TASK DETAILS –
Retype, word for word, the lines from the first line of the entries through the line that holds "(color 0 0 0 0)"; leave out the pictures.

-- -- --

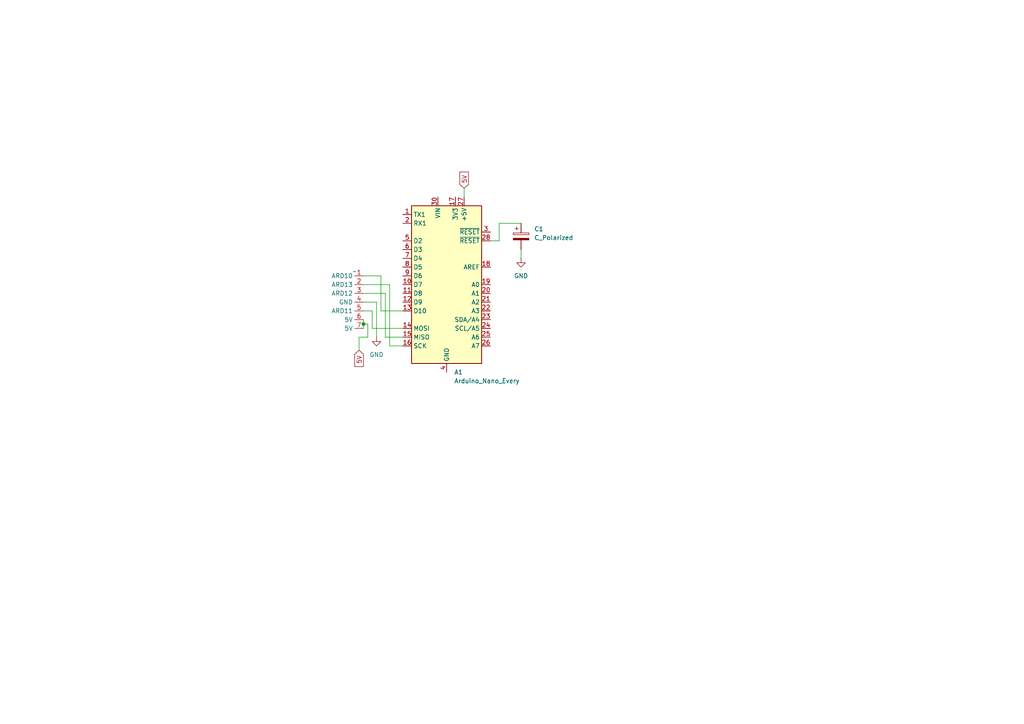
<source format=kicad_sch>
(kicad_sch
	(version 20231120)
	(generator "eeschema")
	(generator_version "8.0")
	(uuid "76def5ee-134f-4e25-a7c0-864f10aa0429")
	(paper "A4")
	
	(junction
		(at 105.41 93.98)
		(diameter 0)
		(color 0 0 0 0)
		(uuid "d279a2f8-4e15-4b25-84ea-ad15b5f9578f")
	)
	(wire
		(pts
			(xy 110.49 80.01) (xy 110.49 90.17)
		)
		(stroke
			(width 0)
			(type default)
		)
		(uuid "0ce60b48-df6f-4b37-8f22-db7ee3c7ef52")
	)
	(wire
		(pts
			(xy 105.41 93.98) (xy 105.41 95.25)
		)
		(stroke
			(width 0)
			(type default)
		)
		(uuid "0e13a2b4-40ab-410a-ba76-575b086982c0")
	)
	(wire
		(pts
			(xy 113.03 82.55) (xy 105.41 82.55)
		)
		(stroke
			(width 0)
			(type default)
		)
		(uuid "1dc7e33d-32a8-4502-b90b-d50b3644ce14")
	)
	(wire
		(pts
			(xy 107.95 95.25) (xy 116.84 95.25)
		)
		(stroke
			(width 0)
			(type default)
		)
		(uuid "2fd5f8a6-6f5c-4229-8d20-16c1753ccb36")
	)
	(wire
		(pts
			(xy 106.68 93.98) (xy 106.68 97.79)
		)
		(stroke
			(width 0)
			(type default)
		)
		(uuid "402af8d1-8403-4210-a6ee-2f38c8595e97")
	)
	(wire
		(pts
			(xy 105.41 90.17) (xy 107.95 90.17)
		)
		(stroke
			(width 0)
			(type default)
		)
		(uuid "43135a56-cfc0-4731-a86c-af0baf88d47c")
	)
	(wire
		(pts
			(xy 111.76 97.79) (xy 116.84 97.79)
		)
		(stroke
			(width 0)
			(type default)
		)
		(uuid "4b367eaa-912c-44c4-b61f-9c8dcf88bc56")
	)
	(wire
		(pts
			(xy 144.78 69.85) (xy 144.78 64.77)
		)
		(stroke
			(width 0)
			(type default)
		)
		(uuid "4d2923e4-648b-4680-96e9-eff19ffa5824")
	)
	(wire
		(pts
			(xy 105.41 87.63) (xy 109.22 87.63)
		)
		(stroke
			(width 0)
			(type default)
		)
		(uuid "571e06fc-7c2f-40ab-b2e7-02e48c170d9d")
	)
	(wire
		(pts
			(xy 105.41 80.01) (xy 110.49 80.01)
		)
		(stroke
			(width 0)
			(type default)
		)
		(uuid "5824bfc6-3322-43ce-8d0e-dcc7ac557319")
	)
	(wire
		(pts
			(xy 144.78 64.77) (xy 151.13 64.77)
		)
		(stroke
			(width 0)
			(type default)
		)
		(uuid "5a9bdf15-3041-4f87-8968-4888a6e3eb58")
	)
	(wire
		(pts
			(xy 106.68 97.79) (xy 104.14 97.79)
		)
		(stroke
			(width 0)
			(type default)
		)
		(uuid "795589da-c18d-4beb-b45e-c29f3241637e")
	)
	(wire
		(pts
			(xy 105.41 93.98) (xy 106.68 93.98)
		)
		(stroke
			(width 0)
			(type default)
		)
		(uuid "81b55a69-cac7-44a4-8b82-879af0d083e9")
	)
	(wire
		(pts
			(xy 113.03 100.33) (xy 113.03 82.55)
		)
		(stroke
			(width 0)
			(type default)
		)
		(uuid "8deb6e00-9adc-43fe-8c29-fc1da07b0729")
	)
	(wire
		(pts
			(xy 105.41 85.09) (xy 111.76 85.09)
		)
		(stroke
			(width 0)
			(type default)
		)
		(uuid "93fd680b-dfd1-40ff-a6fc-a8f5c2257982")
	)
	(wire
		(pts
			(xy 111.76 85.09) (xy 111.76 97.79)
		)
		(stroke
			(width 0)
			(type default)
		)
		(uuid "9927988e-a2e0-4132-bf9b-0a5b8a438940")
	)
	(wire
		(pts
			(xy 151.13 72.39) (xy 151.13 74.93)
		)
		(stroke
			(width 0)
			(type default)
		)
		(uuid "9d959e9e-9d16-4cbd-bb2d-e10eba681786")
	)
	(wire
		(pts
			(xy 116.84 100.33) (xy 113.03 100.33)
		)
		(stroke
			(width 0)
			(type default)
		)
		(uuid "a1b931b2-7632-48b2-a472-bd431b29512d")
	)
	(wire
		(pts
			(xy 104.14 97.79) (xy 104.14 101.6)
		)
		(stroke
			(width 0)
			(type default)
		)
		(uuid "bc6ca7b3-9568-4fb7-bffd-55bc59a0f723")
	)
	(wire
		(pts
			(xy 107.95 90.17) (xy 107.95 95.25)
		)
		(stroke
			(width 0)
			(type default)
		)
		(uuid "c25afa5e-97dd-4f50-8958-a7e0ee183d63")
	)
	(wire
		(pts
			(xy 109.22 87.63) (xy 109.22 97.79)
		)
		(stroke
			(width 0)
			(type default)
		)
		(uuid "c4adc8b0-ed21-4d88-9bb4-ac1cec3f317e")
	)
	(wire
		(pts
			(xy 142.24 69.85) (xy 144.78 69.85)
		)
		(stroke
			(width 0)
			(type default)
		)
		(uuid "c5d2e93c-e11a-422f-978e-44a503d9c119")
	)
	(wire
		(pts
			(xy 134.62 54.61) (xy 134.62 57.15)
		)
		(stroke
			(width 0)
			(type default)
		)
		(uuid "ed73690e-25e9-47d7-97b2-d033395ffa1f")
	)
	(wire
		(pts
			(xy 105.41 92.71) (xy 105.41 93.98)
		)
		(stroke
			(width 0)
			(type default)
		)
		(uuid "eea75808-8496-4678-afb7-d406be3560b6")
	)
	(wire
		(pts
			(xy 110.49 90.17) (xy 116.84 90.17)
		)
		(stroke
			(width 0)
			(type default)
		)
		(uuid "f8c9dc36-e257-4d63-99f7-4b8d020bbe35")
	)
	(global_label "5V"
		(shape input)
		(at 104.14 101.6 270)
		(fields_autoplaced yes)
		(effects
			(font
				(size 1.27 1.27)
			)
			(justify right)
		)
		(uuid "282189da-5954-4404-917c-c5d940991260")
		(property "Intersheetrefs" "${INTERSHEET_REFS}"
			(at 104.14 106.8833 90)
			(effects
				(font
					(size 1.27 1.27)
				)
				(justify right)
				(hide yes)
			)
		)
	)
	(global_label "5V"
		(shape input)
		(at 134.62 54.61 90)
		(fields_autoplaced yes)
		(effects
			(font
				(size 1.27 1.27)
			)
			(justify left)
		)
		(uuid "9cf63cdf-dcac-4414-b7f9-74fdf2357c1e")
		(property "Intersheetrefs" "${INTERSHEET_REFS}"
			(at 134.62 49.3267 90)
			(effects
				(font
					(size 1.27 1.27)
				)
				(justify left)
				(hide yes)
			)
		)
	)
	(symbol
		(lib_id "power:GND")
		(at 109.22 97.79 0)
		(unit 1)
		(exclude_from_sim no)
		(in_bom yes)
		(on_board yes)
		(dnp no)
		(fields_autoplaced yes)
		(uuid "3075e114-d262-40b3-9802-fe73ccf4da33")
		(property "Reference" "#PWR02"
			(at 109.22 104.14 0)
			(effects
				(font
					(size 1.27 1.27)
				)
				(hide yes)
			)
		)
		(property "Value" "GND"
			(at 109.22 102.87 0)
			(effects
				(font
					(size 1.27 1.27)
				)
			)
		)
		(property "Footprint" ""
			(at 109.22 97.79 0)
			(effects
				(font
					(size 1.27 1.27)
				)
				(hide yes)
			)
		)
		(property "Datasheet" ""
			(at 109.22 97.79 0)
			(effects
				(font
					(size 1.27 1.27)
				)
				(hide yes)
			)
		)
		(property "Description" "Power symbol creates a global label with name \"GND\" , ground"
			(at 109.22 97.79 0)
			(effects
				(font
					(size 1.27 1.27)
				)
				(hide yes)
			)
		)
		(pin "1"
			(uuid "8df60ddc-b9f8-4495-8d35-ccec81d11164")
		)
		(instances
			(project "ISP programmer Arduino Nano every"
				(path "/76def5ee-134f-4e25-a7c0-864f10aa0429"
					(reference "#PWR02")
					(unit 1)
				)
			)
		)
	)
	(symbol
		(lib_id "power:GND")
		(at 151.13 74.93 0)
		(unit 1)
		(exclude_from_sim no)
		(in_bom yes)
		(on_board yes)
		(dnp no)
		(fields_autoplaced yes)
		(uuid "49343791-0da1-4bff-95c3-a5dcfd69cb10")
		(property "Reference" "#PWR01"
			(at 151.13 81.28 0)
			(effects
				(font
					(size 1.27 1.27)
				)
				(hide yes)
			)
		)
		(property "Value" "GND"
			(at 151.13 80.01 0)
			(effects
				(font
					(size 1.27 1.27)
				)
			)
		)
		(property "Footprint" ""
			(at 151.13 74.93 0)
			(effects
				(font
					(size 1.27 1.27)
				)
				(hide yes)
			)
		)
		(property "Datasheet" ""
			(at 151.13 74.93 0)
			(effects
				(font
					(size 1.27 1.27)
				)
				(hide yes)
			)
		)
		(property "Description" "Power symbol creates a global label with name \"GND\" , ground"
			(at 151.13 74.93 0)
			(effects
				(font
					(size 1.27 1.27)
				)
				(hide yes)
			)
		)
		(pin "1"
			(uuid "05057b8f-7763-4af6-91b9-8dbdb4697f62")
		)
		(instances
			(project "ISP programmer Arduino Nano every"
				(path "/76def5ee-134f-4e25-a7c0-864f10aa0429"
					(reference "#PWR01")
					(unit 1)
				)
			)
		)
	)
	(symbol
		(lib_id "Library:Arduino_connector")
		(at 105.41 95.25 0)
		(unit 1)
		(exclude_from_sim no)
		(in_bom yes)
		(on_board yes)
		(dnp no)
		(fields_autoplaced yes)
		(uuid "61b05c94-1db6-40ac-abed-a69e1c2d9f43")
		(property "Reference" "U1"
			(at 105.41 82.55 0)
			(effects
				(font
					(size 1.27 1.27)
				)
				(hide yes)
			)
		)
		(property "Value" "~"
			(at 102.87 78.74 0)
			(effects
				(font
					(size 1.27 1.27)
				)
			)
		)
		(property "Footprint" "Library:Arduino_connector"
			(at 105.41 82.55 0)
			(effects
				(font
					(size 1.27 1.27)
				)
				(hide yes)
			)
		)
		(property "Datasheet" ""
			(at 105.41 82.55 0)
			(effects
				(font
					(size 1.27 1.27)
				)
				(hide yes)
			)
		)
		(property "Description" ""
			(at 105.41 82.55 0)
			(effects
				(font
					(size 1.27 1.27)
				)
				(hide yes)
			)
		)
		(pin "6"
			(uuid "5554b2c1-5c9b-4d14-a215-e4928388b7fa")
		)
		(pin "7"
			(uuid "ddd138ca-726e-4efa-9015-e0220666d3a0")
		)
		(pin "5"
			(uuid "fc3c1385-3aed-4aa5-af92-23609e0b669f")
		)
		(pin "4"
			(uuid "81c5ce85-b1d5-4f9c-bbc4-5c7a1f8bceae")
		)
		(pin "3"
			(uuid "9d23fd80-69fc-4507-adc5-166601013fbe")
		)
		(pin "2"
			(uuid "6ccb72a8-ccc1-44bb-92e5-2b113200e183")
		)
		(pin "1"
			(uuid "9b541f5c-13db-495f-b238-49980af1a7b2")
		)
		(instances
			(project "ISP programmer Arduino Nano every"
				(path "/76def5ee-134f-4e25-a7c0-864f10aa0429"
					(reference "U1")
					(unit 1)
				)
			)
		)
	)
	(symbol
		(lib_id "MCU_Module:Arduino_Nano_Every")
		(at 129.54 82.55 0)
		(unit 1)
		(exclude_from_sim no)
		(in_bom yes)
		(on_board yes)
		(dnp no)
		(fields_autoplaced yes)
		(uuid "cad1b923-6383-425d-86ed-edbf0b849d17")
		(property "Reference" "A1"
			(at 131.7341 107.95 0)
			(effects
				(font
					(size 1.27 1.27)
				)
				(justify left)
			)
		)
		(property "Value" "Arduino_Nano_Every"
			(at 131.7341 110.49 0)
			(effects
				(font
					(size 1.27 1.27)
				)
				(justify left)
			)
		)
		(property "Footprint" "Module:Arduino_Nano"
			(at 129.54 82.55 0)
			(effects
				(font
					(size 1.27 1.27)
					(italic yes)
				)
				(hide yes)
			)
		)
		(property "Datasheet" "https://content.arduino.cc/assets/NANOEveryV3.0_sch.pdf"
			(at 129.54 82.55 0)
			(effects
				(font
					(size 1.27 1.27)
				)
				(hide yes)
			)
		)
		(property "Description" "Arduino Nano Every"
			(at 129.54 82.55 0)
			(effects
				(font
					(size 1.27 1.27)
				)
				(hide yes)
			)
		)
		(pin "16"
			(uuid "74e8b352-a228-432c-9aef-c5ad1b55a30c")
		)
		(pin "2"
			(uuid "4dfc6dcb-a2ca-4b8b-9b28-9f69a5f86a3d")
		)
		(pin "5"
			(uuid "59ec22d0-796a-4c3f-b3e8-8bec67aee19b")
		)
		(pin "19"
			(uuid "343a590c-81da-4aba-91dd-f6bac938a177")
		)
		(pin "22"
			(uuid "065e0896-6c42-4c84-9c91-3a551add3267")
		)
		(pin "27"
			(uuid "d66d2fbe-defb-48d6-8755-ae16f6a02348")
		)
		(pin "20"
			(uuid "981427fa-f9ae-4123-9a50-3e7135b8cb40")
		)
		(pin "21"
			(uuid "a08f00bc-32c2-4897-a4c2-a948ba5f83fc")
		)
		(pin "1"
			(uuid "716e2de9-e2a2-4a2a-81c7-5a6db71abd37")
		)
		(pin "12"
			(uuid "225c7d81-0963-4e03-90f3-0a3248f6ec11")
		)
		(pin "11"
			(uuid "9cea9973-fe29-4f18-9cd8-2c7b1b2073dc")
		)
		(pin "10"
			(uuid "b7193c3a-d95c-4e36-b279-8ca23c5e2018")
		)
		(pin "28"
			(uuid "316c5b75-e146-4486-b4fb-ac4a734b8ad0")
		)
		(pin "26"
			(uuid "eabe34fe-e9e9-464f-97c1-e36d1846383e")
		)
		(pin "24"
			(uuid "ffa2991e-af7d-4f9d-9903-053668d2b7d9")
		)
		(pin "8"
			(uuid "27d577eb-56ed-4ac4-b146-b871133eec7d")
		)
		(pin "7"
			(uuid "3682309a-d4ec-4d10-909a-061664595106")
		)
		(pin "9"
			(uuid "a6df228b-4626-4c2c-9c56-90a57addc9cb")
		)
		(pin "6"
			(uuid "9450c279-a3ac-41b0-83b9-edf320cdcff9")
		)
		(pin "14"
			(uuid "0cf56355-9626-42bc-bc0e-cd413079d94b")
		)
		(pin "4"
			(uuid "f545083f-f9f5-43da-aff1-7539db9ee9dd")
		)
		(pin "29"
			(uuid "be5ee2d2-5fbd-44f5-b67d-aad033f3a845")
		)
		(pin "23"
			(uuid "cb79a943-a799-4ea1-896a-cb0a7f0d57fa")
		)
		(pin "3"
			(uuid "438ad1c7-12e7-4993-8418-e66560eb3a4d")
		)
		(pin "17"
			(uuid "e22d2a60-9c1c-490b-8373-c5701d0e5b98")
		)
		(pin "30"
			(uuid "6fdf0839-6392-4e87-9f84-81ff7f0ab4d7")
		)
		(pin "25"
			(uuid "56ddc151-b0b6-4f31-9373-955684c7dd14")
		)
		(pin "18"
			(uuid "4093e5bb-d1db-4135-a936-9a967f83eb5f")
		)
		(pin "13"
			(uuid "0596b2fa-9f9e-41f9-96df-c7c24267d3d0")
		)
		(pin "15"
			(uuid "317ba6be-ca31-4b9b-8bef-b15b723a99d1")
		)
		(instances
			(project "ISP programmer Arduino Nano every"
				(path "/76def5ee-134f-4e25-a7c0-864f10aa0429"
					(reference "A1")
					(unit 1)
				)
			)
		)
	)
	(symbol
		(lib_id "Device:C_Polarized")
		(at 151.13 68.58 0)
		(unit 1)
		(exclude_from_sim no)
		(in_bom yes)
		(on_board yes)
		(dnp no)
		(fields_autoplaced yes)
		(uuid "df732585-4863-403f-b08e-75c47978abc4")
		(property "Reference" "C1"
			(at 154.94 66.4209 0)
			(effects
				(font
					(size 1.27 1.27)
				)
				(justify left)
			)
		)
		(property "Value" "C_Polarized"
			(at 154.94 68.9609 0)
			(effects
				(font
					(size 1.27 1.27)
				)
				(justify left)
			)
		)
		(property "Footprint" "Capacitor_THT:CP_Radial_D4.0mm_P2.00mm"
			(at 152.0952 72.39 0)
			(effects
				(font
					(size 1.27 1.27)
				)
				(hide yes)
			)
		)
		(property "Datasheet" "~"
			(at 151.13 68.58 0)
			(effects
				(font
					(size 1.27 1.27)
				)
				(hide yes)
			)
		)
		(property "Description" "Polarized capacitor"
			(at 151.13 68.58 0)
			(effects
				(font
					(size 1.27 1.27)
				)
				(hide yes)
			)
		)
		(pin "2"
			(uuid "3a2ba904-1487-4ff5-9827-ad4ba20a58e3")
		)
		(pin "1"
			(uuid "de2b97c6-44bb-4ea1-bc2e-10b2e8d9f681")
		)
		(instances
			(project "ISP programmer Arduino Nano every"
				(path "/76def5ee-134f-4e25-a7c0-864f10aa0429"
					(reference "C1")
					(unit 1)
				)
			)
		)
	)
	(sheet_instances
		(path "/"
			(page "1")
		)
	)
)

</source>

-- -- --

EXERCISE ANSWER –
<source format=kicad_sch>
(kicad_sch
	(version 20231120)
	(generator "eeschema")
	(generator_version "8.0")
	(uuid "76def5ee-134f-4e25-a7c0-864f10aa0429")
	(paper "A4")
	
	(junction
		(at 105.41 93.98)
		(diameter 0)
		(color 0 0 0 0)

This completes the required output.